NIPS 2018
Sun Dec 2nd through Sat the 8th, 2018 at Palais des Congrès de Montréal
Paper ID:5238
Title:Estimators for Multivariate Information Measures in General Probability Spaces

Reviewer 1


		
This paper develops multivariate information measures in fairly general probability spaces based on Bayesian Networks. The references include a variety of references on multivariate and conditional information theory, although some related work has appeared at NIPS in recent years, such as [47] and other work by the authors of [47]. The reference list and prior art sections appear to be adequate, though explicit pointers to a set of papers prototypical of the \Sigma H paradigm would be useful. The extension to multivariate information measures is an original advance in the context of prior literature, and highlights some defects in prior literature (lines 180-183). The paper is well written overall. I feel like the technical content and style of this paper is more suited to a statistics or information theory venue, like IEEE Transactions on information theory, in line with many of the references presented, but is still within the purview of NIPS. Figure 3 is useful in the context of describing the proposed estimator. The presentation of numerical results in Figure 2 should include some confidence intervals for the estimates for better comparison of methods. The selection of experiments seems sufficient in Section 5, though calling your estimator GDM or something rather than "mixture" may make it a bit clearer. Update: Re-scored in light of author's responses and reviews.

Reviewer 2


		
This paper introduces consistent estimators for several information theoretic quantities, given access to iid samples from the underlying distribution. Known estimators impose very stringent assumptions on the underlying distribution (finite support or underlying density etc.), while the major thrust of this article is to introduce a method which is valid fairly generally, and has guarantees under minimal assumptions. I believe the problem to be of significant importance, and very well-aligned with the interests of this community. The paper is very well written, motivates the problem in very clear terms, and proposes a fairly general solution. The authors provide a very succinct summary of the state of the art, and compare their proposed procedure to other alternative and existing estimators through extensive numerical experiments. As a comment, I request the authors to also discuss situations where the Assumptions (L209) are violated, and scenarios where their estimator might be expected to behave poorly.

Reviewer 3


		
This paper considered the problem of estimating (multivariate) mutual information from the i.i.d. drawn data samples.

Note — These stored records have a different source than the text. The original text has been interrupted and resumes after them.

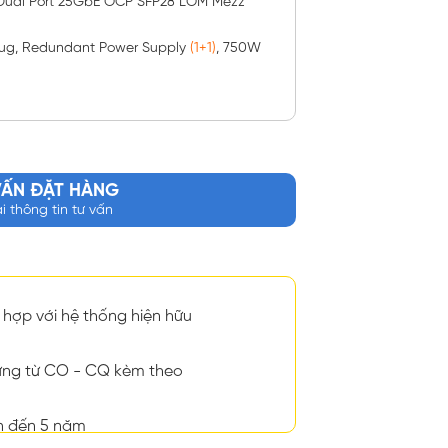
 Dual Port 25GbE OCP SFP28 LOM Mezz
plug, Redundant Power Supply
(1+1)
, 750W
VẤN ĐẶT HÀNG
ại thông tin tư vấn
hợp với hệ thống hiện hữu
ng từ CO - CQ kèm theo
n đến 5 năm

While this problem has been rather extensively studied in the literature recently, most current methods focus on estimating entropy/differential entropy and then use them to build a plug-in estimator for mutual information. Apparently, this method does not work for general probability spaces with mixed value components. This paper proposed a new angle of viewing (multivariate) mutual information as divergences between a given distribution and a graphical model structure. The most important advantage of the proposed angle is that the Radon-Nikodym derivative is guaranteed to exist and thus the divergences are well defined for general probability spaces. The authors then proposed an estimator to estimate such divergences based on the coupling trick used to construct the well-known KSG estimator and proved the consistency of the proposed estimator. The paper is well organized and well written. In my opinion, the technical innovation is sufficiently novel for publication. My main complaint about this work is that just like the KSG estimator, the computational complexity of the proposed estimator is very high, especially for multi-dimensional distributions. This limits the applicability of the estimator in practice.